Perot and Meyerson said they didn’t know about the Dallaire case, and Meyerson told JTA that he himself did not know about Haft’s case, which happened the year after EDS was sold to GM.
“We had a policy of not discriminating against anyone based on religion, race, color or sexual orientation,” Meyerson told the outlet. “Since I am Jewish, I vigorously enforced that policy.”
In a 1992 interview with ABC News, Perot said, “In terms of your inference of discrimination, please don’t lose sight of the fact that the great builder of EDS happened to be a Jew, Mort Meyerson.”
Perot gave the biggest single donation to a new cultural hall in Dallas, contingent upon it being named for Myerson. The Meyerson Symphony Center opened in September 1989.

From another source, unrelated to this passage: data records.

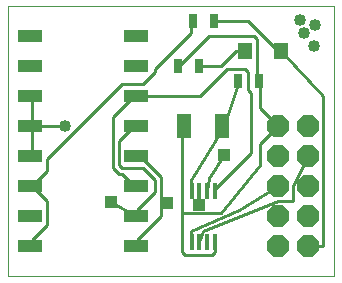
<source format=gtl>
G75*
%MOIN*%
%OFA0B0*%
%FSLAX25Y25*%
%IPPOS*%
%LPD*%
%AMOC8*
5,1,8,0,0,1.08239X$1,22.5*
%
%ADD10C,0.00000*%
%ADD11R,0.03150X0.04724*%
%ADD12R,0.04724X0.07874*%
%ADD13OC8,0.07400*%
%ADD14R,0.04724X0.05512*%
%ADD15R,0.07900X0.04300*%
%ADD16R,0.01700X0.05600*%
%ADD17C,0.01000*%
%ADD18C,0.04000*%
%ADD19R,0.03962X0.03962*%
D10*
X0001000Y0001000D02*
X0001000Y0090961D01*
X0109701Y0090961D01*
X0109701Y0001000D01*
X0001000Y0001000D01*
D11*
X0077457Y0066000D03*
X0084543Y0066000D03*
X0064543Y0071000D03*
X0057457Y0071000D03*
X0062457Y0086000D03*
X0069543Y0086000D03*
D12*
X0072299Y0051000D03*
X0059701Y0051000D03*
D13*
X0091000Y0051000D03*
X0101000Y0051000D03*
X0101000Y0041000D03*
X0091000Y0041000D03*
X0091000Y0031000D03*
X0101000Y0031000D03*
X0101000Y0021000D03*
X0091000Y0021000D03*
X0091000Y0011000D03*
X0101000Y0011000D03*
D14*
X0091906Y0076000D03*
X0080094Y0076000D03*
D15*
X0043700Y0071000D03*
X0043700Y0061000D03*
X0043700Y0051000D03*
X0043700Y0041000D03*
X0043700Y0031000D03*
X0043700Y0021000D03*
X0043700Y0011000D03*
X0008300Y0011000D03*
X0008300Y0021000D03*
X0008300Y0031000D03*
X0008300Y0041000D03*
X0008300Y0051000D03*
X0008300Y0061000D03*
X0008300Y0071000D03*
X0008300Y0081000D03*
X0043700Y0081000D03*
D16*
X0062161Y0029550D03*
X0064720Y0029550D03*
X0067280Y0029550D03*
X0069839Y0029550D03*
X0069839Y0012450D03*
X0067280Y0012450D03*
X0064720Y0012450D03*
X0062161Y0012450D03*
D17*
X0062000Y0013000D01*
X0062000Y0016000D01*
X0078000Y0023000D01*
X0091000Y0031000D01*
X0096000Y0031000D02*
X0096000Y0026000D01*
X0091000Y0026000D01*
X0066000Y0016000D01*
X0064720Y0012450D01*
X0069839Y0012450D02*
X0070000Y0012000D01*
X0070000Y0009000D01*
X0069000Y0008000D01*
X0060000Y0008000D01*
X0059000Y0009000D01*
X0058800Y0022000D01*
X0059000Y0051000D01*
X0059701Y0051000D01*
X0070000Y0046000D02*
X0072299Y0051000D01*
X0073000Y0051000D01*
X0078000Y0066000D01*
X0077457Y0066000D01*
X0081000Y0069000D02*
X0080000Y0070000D01*
X0074000Y0070000D01*
X0065000Y0061000D01*
X0043700Y0061000D01*
X0043000Y0061000D01*
X0036000Y0054000D01*
X0036000Y0037000D01*
X0038000Y0035000D01*
X0039000Y0035000D01*
X0043000Y0031000D01*
X0043700Y0031000D01*
X0046000Y0037000D02*
X0050000Y0033000D01*
X0050000Y0029000D01*
X0044000Y0023000D01*
X0044000Y0021000D01*
X0043700Y0021000D01*
X0035250Y0025800D01*
X0039000Y0037000D02*
X0038000Y0038000D01*
X0038000Y0046000D01*
X0043000Y0051000D01*
X0043700Y0051000D01*
X0043700Y0041000D02*
X0045000Y0041000D01*
X0052000Y0034000D01*
X0052000Y0024850D01*
X0054100Y0025250D01*
X0052000Y0024850D02*
X0052000Y0021000D01*
X0044000Y0013000D01*
X0044000Y0011000D01*
X0043700Y0011000D01*
X0058800Y0022000D02*
X0071800Y0022000D01*
X0085000Y0038000D01*
X0085000Y0045000D01*
X0091000Y0051000D01*
X0085000Y0057000D01*
X0085000Y0066000D01*
X0084543Y0066000D01*
X0084000Y0066000D01*
X0084000Y0080000D01*
X0083000Y0081000D01*
X0068000Y0081000D01*
X0058000Y0071000D01*
X0057457Y0071000D01*
X0050000Y0070000D02*
X0050000Y0069000D01*
X0046000Y0065000D01*
X0039000Y0065000D01*
X0014000Y0040000D01*
X0014000Y0036000D01*
X0009000Y0031000D01*
X0008300Y0031000D01*
X0009000Y0031000D02*
X0014000Y0026000D01*
X0014000Y0018000D01*
X0009000Y0013000D01*
X0009000Y0011000D01*
X0008300Y0011000D01*
X0039000Y0037000D02*
X0046000Y0037000D01*
X0062000Y0033000D02*
X0062000Y0030000D01*
X0062161Y0029550D01*
X0064720Y0029550D02*
X0064450Y0024650D01*
X0067280Y0029550D02*
X0068000Y0033800D01*
X0073000Y0041350D01*
X0070000Y0046000D02*
X0062000Y0033000D01*
X0070000Y0030000D02*
X0069839Y0029550D01*
X0070000Y0030000D02*
X0082000Y0042000D01*
X0082000Y0062000D01*
X0081000Y0063000D01*
X0081000Y0069000D01*
X0080094Y0076000D02*
X0077000Y0076000D01*
X0072000Y0071000D01*
X0064543Y0071000D01*
X0062000Y0082000D02*
X0050000Y0070000D01*
X0062000Y0082000D02*
X0062000Y0086000D01*
X0062457Y0086000D01*
X0069543Y0086000D02*
X0081000Y0086000D01*
X0091000Y0076000D01*
X0091906Y0076000D01*
X0106000Y0061000D01*
X0106000Y0011000D01*
X0101000Y0011000D01*
X0096000Y0031000D02*
X0101000Y0041000D01*
X0020000Y0051000D02*
X0009000Y0051000D01*
X0008300Y0051000D01*
X0009000Y0051000D02*
X0009000Y0061000D01*
X0008300Y0061000D01*
X0009000Y0051000D02*
X0009000Y0041000D01*
X0008300Y0041000D01*
D18*
X0020000Y0051000D03*
X0098300Y0086400D03*
X0099550Y0082000D03*
X0103400Y0084800D03*
X0103050Y0077650D03*
D19*
X0073000Y0041350D03*
X0054100Y0025250D03*
X0064450Y0024650D03*
X0035250Y0025800D03*
M02*

</source>
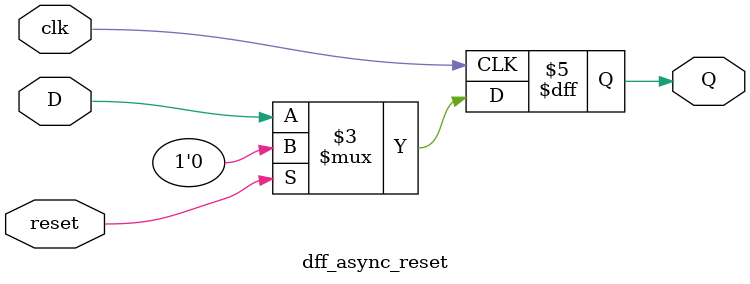
<source format=v>
`timescale 1ns / 1ps


module dff_async_reset(
    input D,
    input clk,
    input reset,
    
    output reg Q
    );
    
    always @(posedge clk)
        begin
            if (reset)
                Q <= 0;  //This should reset immediately
            else
                Q <= D; //This should update on the clock edge
        end
endmodule

</source>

Two years earlier, Perot was honored with the Raoul Wallenberg Award “for his personal courage in the dramatic rescue of his [two] American employees being held captive in Iran” during the Iranian hostage crisis from November 1979 to January 1981, according to the website of the Raoul Wallenberg Award Committee of the United States. The award is known for the Swedish diplomat who saved thousands of Hungarian Jews during the Holocaust.
“The things he did were just incredible,” said Perot of Wallenberg upon accepting the award. “He had to go up against [Adolf] Eichmann … he had nothing but gall, bluff, brains, wits, creative ability.”
In 1996, Perot ran under the Reform Party banner, winning 8 percent of the popular vote—more than 10 points lower than four years before. Clinton won re-election.
Perot is survived by his wife, Margot; their five children; a sister; and 19 grandchildren.